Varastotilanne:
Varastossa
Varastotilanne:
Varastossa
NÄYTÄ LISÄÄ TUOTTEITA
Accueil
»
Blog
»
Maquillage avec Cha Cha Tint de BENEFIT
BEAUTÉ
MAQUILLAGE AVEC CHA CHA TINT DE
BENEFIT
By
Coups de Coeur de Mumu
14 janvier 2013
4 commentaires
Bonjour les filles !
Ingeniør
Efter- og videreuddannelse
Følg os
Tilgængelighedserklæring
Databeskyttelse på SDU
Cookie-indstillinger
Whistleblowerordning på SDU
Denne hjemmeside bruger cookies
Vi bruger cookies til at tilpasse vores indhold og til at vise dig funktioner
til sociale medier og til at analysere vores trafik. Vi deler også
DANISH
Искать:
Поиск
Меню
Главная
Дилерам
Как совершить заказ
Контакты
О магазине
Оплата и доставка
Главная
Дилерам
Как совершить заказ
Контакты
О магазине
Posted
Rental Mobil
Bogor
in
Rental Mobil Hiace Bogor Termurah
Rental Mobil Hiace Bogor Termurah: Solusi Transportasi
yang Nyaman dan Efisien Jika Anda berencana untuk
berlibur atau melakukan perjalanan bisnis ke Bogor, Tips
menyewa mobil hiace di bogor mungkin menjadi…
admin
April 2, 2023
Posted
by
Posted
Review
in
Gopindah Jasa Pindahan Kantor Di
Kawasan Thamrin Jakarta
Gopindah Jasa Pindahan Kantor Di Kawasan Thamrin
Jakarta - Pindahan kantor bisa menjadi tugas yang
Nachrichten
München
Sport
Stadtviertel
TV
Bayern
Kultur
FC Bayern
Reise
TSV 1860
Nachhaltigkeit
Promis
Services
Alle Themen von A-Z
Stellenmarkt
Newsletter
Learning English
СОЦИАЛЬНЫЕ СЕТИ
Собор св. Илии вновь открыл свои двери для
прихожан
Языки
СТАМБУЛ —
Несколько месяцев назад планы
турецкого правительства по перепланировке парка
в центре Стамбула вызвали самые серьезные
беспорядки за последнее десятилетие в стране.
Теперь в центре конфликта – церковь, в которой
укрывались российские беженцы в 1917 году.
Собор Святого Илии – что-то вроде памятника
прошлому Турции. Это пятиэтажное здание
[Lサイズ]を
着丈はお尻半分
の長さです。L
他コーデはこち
--------------------
WHAT NEEDS TO BE DONE> For this exercise, repeat each line of the listing exactly.

ANSWER TO THIS PROBLEM>
Varastotilanne:
Varastossa
Varastotilanne:
Varastossa
NÄYTÄ LISÄÄ TUOTTEITA
Accueil
»
Blog
»
Maquillage avec Cha Cha Tint de BENEFIT
BEAUTÉ
MAQUILLAGE AVEC CHA CHA TINT DE
BENEFIT
By
Coups de Coeur de Mumu
14 janvier 2013
4 commentaires
Bonjour les filles !
Ingeniør
Efter- og videreuddannelse
Følg os
Tilgængelighedserklæring
Databeskyttelse på SDU
Cookie-indstillinger
Whistleblowerordning på SDU
Denne hjemmeside bruger cookies
Vi bruger cookies til at tilpasse vores indhold og til at vise dig funktioner
til sociale medier og til at analysere vores trafik. Vi deler også
DANISH
Искать:
Поиск
Меню
Главная
Дилерам
Как совершить заказ
Контакты
О магазине
Оплата и доставка
Главная
Дилерам
Как совершить заказ
Контакты
О магазине
Posted
Rental Mobil
Bogor
in
Rental Mobil Hiace Bogor Termurah
Rental Mobil Hiace Bogor Termurah: Solusi Transportasi
yang Nyaman dan Efisien Jika Anda berencana untuk
berlibur atau melakukan perjalanan bisnis ke Bogor, Tips
menyewa mobil hiace di bogor mungkin menjadi…
admin
April 2, 2023
Posted
by
Posted
Review
in
Gopindah Jasa Pindahan Kantor Di
Kawasan Thamrin Jakarta
Gopindah Jasa Pindahan Kantor Di Kawasan Thamrin
Jakarta - Pindahan kantor bisa menjadi tugas yang
Nachrichten
München
Sport
Stadtviertel
TV
Bayern
Kultur
FC Bayern
Reise
TSV 1860
Nachhaltigkeit
Promis
Services
Alle Themen von A-Z
Stellenmarkt
Newsletter
Learning English
СОЦИАЛЬНЫЕ СЕТИ
Собор св. Илии вновь открыл свои двери для
прихожан
Языки
СТАМБУЛ —
Несколько месяцев назад планы
турецкого правительства по перепланировке парка
в центре Стамбула вызвали самые серьезные
беспорядки за последнее десятилетие в стране.
Теперь в центре конфликта – церковь, в которой
укрывались российские беженцы в 1917 году.
Собор Святого Илии – что-то вроде памятника
прошлому Турции. Это пятиэтажное здание
[Lサイズ]を
着丈はお尻半分
の長さです。L
他コーデはこち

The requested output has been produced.